#### [Problem statement]
Send back the records in full, character for character.
[Recorded information Boundary: Start]
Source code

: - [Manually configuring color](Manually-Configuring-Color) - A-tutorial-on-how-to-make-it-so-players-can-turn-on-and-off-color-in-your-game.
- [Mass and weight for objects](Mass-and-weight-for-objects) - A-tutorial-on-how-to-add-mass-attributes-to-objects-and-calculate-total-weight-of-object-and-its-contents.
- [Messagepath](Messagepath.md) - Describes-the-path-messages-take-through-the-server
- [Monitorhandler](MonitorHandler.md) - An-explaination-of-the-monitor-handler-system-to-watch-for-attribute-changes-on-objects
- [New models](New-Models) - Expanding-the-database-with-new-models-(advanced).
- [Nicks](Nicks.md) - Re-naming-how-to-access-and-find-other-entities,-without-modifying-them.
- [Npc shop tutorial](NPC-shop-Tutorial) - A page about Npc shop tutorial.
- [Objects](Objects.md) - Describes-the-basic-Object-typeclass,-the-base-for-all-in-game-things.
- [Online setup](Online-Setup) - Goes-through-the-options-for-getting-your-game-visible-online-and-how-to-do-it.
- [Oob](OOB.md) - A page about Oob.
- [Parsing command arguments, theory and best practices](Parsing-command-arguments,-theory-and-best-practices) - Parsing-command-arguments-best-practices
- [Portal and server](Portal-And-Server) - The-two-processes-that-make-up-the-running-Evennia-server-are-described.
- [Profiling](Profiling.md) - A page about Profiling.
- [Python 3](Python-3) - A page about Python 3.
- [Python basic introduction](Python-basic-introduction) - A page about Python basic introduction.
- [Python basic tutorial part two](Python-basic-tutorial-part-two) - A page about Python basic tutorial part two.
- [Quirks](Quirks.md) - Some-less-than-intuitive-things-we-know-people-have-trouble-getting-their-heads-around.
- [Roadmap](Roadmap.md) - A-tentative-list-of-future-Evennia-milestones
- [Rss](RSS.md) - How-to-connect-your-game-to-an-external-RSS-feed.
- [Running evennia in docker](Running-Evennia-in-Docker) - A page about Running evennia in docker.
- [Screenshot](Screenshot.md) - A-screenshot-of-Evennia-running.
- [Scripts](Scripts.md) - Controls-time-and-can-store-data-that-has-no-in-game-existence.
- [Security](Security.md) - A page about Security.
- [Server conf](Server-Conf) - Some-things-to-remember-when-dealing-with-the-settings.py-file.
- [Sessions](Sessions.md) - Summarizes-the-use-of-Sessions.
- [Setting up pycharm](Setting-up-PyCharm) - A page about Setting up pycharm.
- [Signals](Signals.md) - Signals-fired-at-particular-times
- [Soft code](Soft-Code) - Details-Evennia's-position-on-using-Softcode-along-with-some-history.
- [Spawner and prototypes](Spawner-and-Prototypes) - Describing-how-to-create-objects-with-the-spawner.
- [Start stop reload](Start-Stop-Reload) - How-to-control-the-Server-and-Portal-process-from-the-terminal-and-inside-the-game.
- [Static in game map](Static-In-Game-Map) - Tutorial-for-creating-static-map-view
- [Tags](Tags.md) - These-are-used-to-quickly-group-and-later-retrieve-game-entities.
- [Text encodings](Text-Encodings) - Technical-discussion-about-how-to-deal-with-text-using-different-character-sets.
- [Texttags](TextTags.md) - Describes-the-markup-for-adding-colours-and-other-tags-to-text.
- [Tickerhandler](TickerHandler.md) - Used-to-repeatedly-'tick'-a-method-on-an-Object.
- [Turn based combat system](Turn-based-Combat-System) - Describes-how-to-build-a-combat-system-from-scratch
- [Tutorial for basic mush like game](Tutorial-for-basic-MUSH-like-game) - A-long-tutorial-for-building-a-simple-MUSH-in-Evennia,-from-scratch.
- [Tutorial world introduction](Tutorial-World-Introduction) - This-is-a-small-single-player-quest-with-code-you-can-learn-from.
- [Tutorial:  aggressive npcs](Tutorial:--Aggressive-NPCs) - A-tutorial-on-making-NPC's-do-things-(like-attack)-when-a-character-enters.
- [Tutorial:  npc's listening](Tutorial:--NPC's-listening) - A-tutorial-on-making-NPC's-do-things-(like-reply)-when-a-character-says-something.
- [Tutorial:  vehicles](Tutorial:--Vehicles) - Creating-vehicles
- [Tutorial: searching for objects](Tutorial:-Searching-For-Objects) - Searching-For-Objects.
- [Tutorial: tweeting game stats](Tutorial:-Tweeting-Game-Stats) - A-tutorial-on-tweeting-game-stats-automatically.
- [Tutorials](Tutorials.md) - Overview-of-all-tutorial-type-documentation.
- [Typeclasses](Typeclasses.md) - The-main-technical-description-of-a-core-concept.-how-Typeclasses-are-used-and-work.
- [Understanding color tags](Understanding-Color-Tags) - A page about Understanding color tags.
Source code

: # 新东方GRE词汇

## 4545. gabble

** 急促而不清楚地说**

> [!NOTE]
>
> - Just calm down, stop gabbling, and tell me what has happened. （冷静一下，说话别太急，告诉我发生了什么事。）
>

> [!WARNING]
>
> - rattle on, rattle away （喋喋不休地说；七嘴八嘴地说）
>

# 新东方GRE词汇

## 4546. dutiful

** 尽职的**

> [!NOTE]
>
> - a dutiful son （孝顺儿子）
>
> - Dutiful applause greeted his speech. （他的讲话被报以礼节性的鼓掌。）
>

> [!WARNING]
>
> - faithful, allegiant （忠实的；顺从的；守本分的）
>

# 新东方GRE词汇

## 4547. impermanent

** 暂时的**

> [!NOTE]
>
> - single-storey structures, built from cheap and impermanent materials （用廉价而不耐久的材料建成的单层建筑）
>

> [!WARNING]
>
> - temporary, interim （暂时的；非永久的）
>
[Recorded information Boundary: End]
#### [Exercise result]
Source code

: - [Manually configuring color](Manually-Configuring-Color) - A-tutorial-on-how-to-make-it-so-players-can-turn-on-and-off-color-in-your-game.
- [Mass and weight for objects](Mass-and-weight-for-objects) - A-tutorial-on-how-to-add-mass-attributes-to-objects-and-calculate-total-weight-of-object-and-its-contents.
- [Messagepath](Messagepath.md) - Describes-the-path-messages-take-through-the-server
- [Monitorhandler](MonitorHandler.md) - An-explaination-of-the-monitor-handler-system-to-watch-for-attribute-changes-on-objects
- [New models](New-Models) - Expanding-the-database-with-new-models-(advanced).
- [Nicks](Nicks.md) - Re-naming-how-to-access-and-find-other-entities,-without-modifying-them.
- [Npc shop tutorial](NPC-shop-Tutorial) - A page about Npc shop tutorial.
- [Objects](Objects.md) - Describes-the-basic-Object-typeclass,-the-base-for-all-in-game-things.
- [Online setup](Online-Setup) - Goes-through-the-options-for-getting-your-game-visible-online-and-how-to-do-it.
- [Oob](OOB.md) - A page about Oob.
- [Parsing command arguments, theory and best practices](Parsing-command-arguments,-theory-and-best-practices) - Parsing-command-arguments-best-practices
- [Portal and server](Portal-And-Server) - The-two-processes-that-make-up-the-running-Evennia-server-are-described.
- [Profiling](Profiling.md) - A page about Profiling.
- [Python 3](Python-3) - A page about Python 3.
- [Python basic introduction](Python-basic-introduction) - A page about Python basic introduction.
- [Python basic tutorial part two](Python-basic-tutorial-part-two) - A page about Python basic tutorial part two.
- [Quirks](Quirks.md) - Some-less-than-intuitive-things-we-know-people-have-trouble-getting-their-heads-around.
- [Roadmap](Roadmap.md) - A-tentative-list-of-future-Evennia-milestones
- [Rss](RSS.md) - How-to-connect-your-game-to-an-external-RSS-feed.
- [Running evennia in docker](Running-Evennia-in-Docker) - A page about Running evennia in docker.
- [Screenshot](Screenshot.md) - A-screenshot-of-Evennia-running.
- [Scripts](Scripts.md) - Controls-time-and-can-store-data-that-has-no-in-game-existence.
- [Security](Security.md) - A page about Security.
- [Server conf](Server-Conf) - Some-things-to-remember-when-dealing-with-the-settings.py-file.
- [Sessions](Sessions.md) - Summarizes-the-use-of-Sessions.
- [Setting up pycharm](Setting-up-PyCharm) - A page about Setting up pycharm.
- [Signals](Signals.md) - Signals-fired-at-particular-times
- [Soft code](Soft-Code) - Details-Evennia's-position-on-using-Softcode-along-with-some-history.
- [Spawner and prototypes](Spawner-and-Prototypes) - Describing-how-to-create-objects-with-the-spawner.
- [Start stop reload](Start-Stop-Reload) - How-to-control-the-Server-and-Portal-process-from-the-terminal-and-inside-the-game.
- [Static in game map](Static-In-Game-Map) - Tutorial-for-creating-static-map-view
- [Tags](Tags.md) - These-are-used-to-quickly-group-and-later-retrieve-game-entities.
- [Text encodings](Text-Encodings) - Technical-discussion-about-how-to-deal-with-text-using-different-character-sets.
- [Texttags](TextTags.md) - Describes-the-markup-for-adding-colours-and-other-tags-to-text.
- [Tickerhandler](TickerHandler.md) - Used-to-repeatedly-'tick'-a-method-on-an-Object.
- [Turn based combat system](Turn-based-Combat-System) - Describes-how-to-build-a-combat-system-from-scratch
- [Tutorial for basic mush like game](Tutorial-for-basic-MUSH-like-game) - A-long-tutorial-for-building-a-simple-MUSH-in-Evennia,-from-scratch.
- [Tutorial world introduction](Tutorial-World-Introduction) - This-is-a-small-single-player-quest-with-code-you-can-learn-from.
- [Tutorial:  aggressive npcs](Tutorial:--Aggressive-NPCs) - A-tutorial-on-making-NPC's-do-things-(like-attack)-when-a-character-enters.
- [Tutorial:  npc's listening](Tutorial:--NPC's-listening) - A-tutorial-on-making-NPC's-do-things-(like-reply)-when-a-character-says-something.
- [Tutorial:  vehicles](Tutorial:--Vehicles) - Creating-vehicles
- [Tutorial: searching for objects](Tutorial:-Searching-For-Objects) - Searching-For-Objects.
- [Tutorial: tweeting game stats](Tutorial:-Tweeting-Game-Stats) - A-tutorial-on-tweeting-game-stats-automatically.
- [Tutorials](Tutorials.md) - Overview-of-all-tutorial-type-documentation.
- [Typeclasses](Typeclasses.md) - The-main-technical-description-of-a-core-concept.-how-Typeclasses-are-used-and-work.
- [Understanding color tags](Understanding-Color-Tags) - A page about Understanding color tags.
Source code

: # 新东方GRE词汇

## 4545. gabble

** 急促而不清楚地说**

> [!NOTE]
>
> - Just calm down, stop gabbling, and tell me what has happened. （冷静一下，说话别太急，告诉我发生了什么事。）
>

> [!WARNING]
>
> - rattle on, rattle away （喋喋不休地说；七嘴八嘴地说）
>

# 新东方GRE词汇

## 4546. dutiful

** 尽职的**

> [!NOTE]
>
> - a dutiful son （孝顺儿子）
>
> - Dutiful applause greeted his speech. （他的讲话被报以礼节性的鼓掌。）
>

> [!WARNING]
>
> - faithful, allegiant （忠实的；顺从的；守本分的）
>

# 新东方GRE词汇

## 4547. impermanent

** 暂时的**

> [!NOTE]
>
> - single-storey structures, built from cheap and impermanent materials （用廉价而不耐久的材料建成的单层建筑）
>

> [!WARNING]
>
> - temporary, interim （暂时的；非永久的）
>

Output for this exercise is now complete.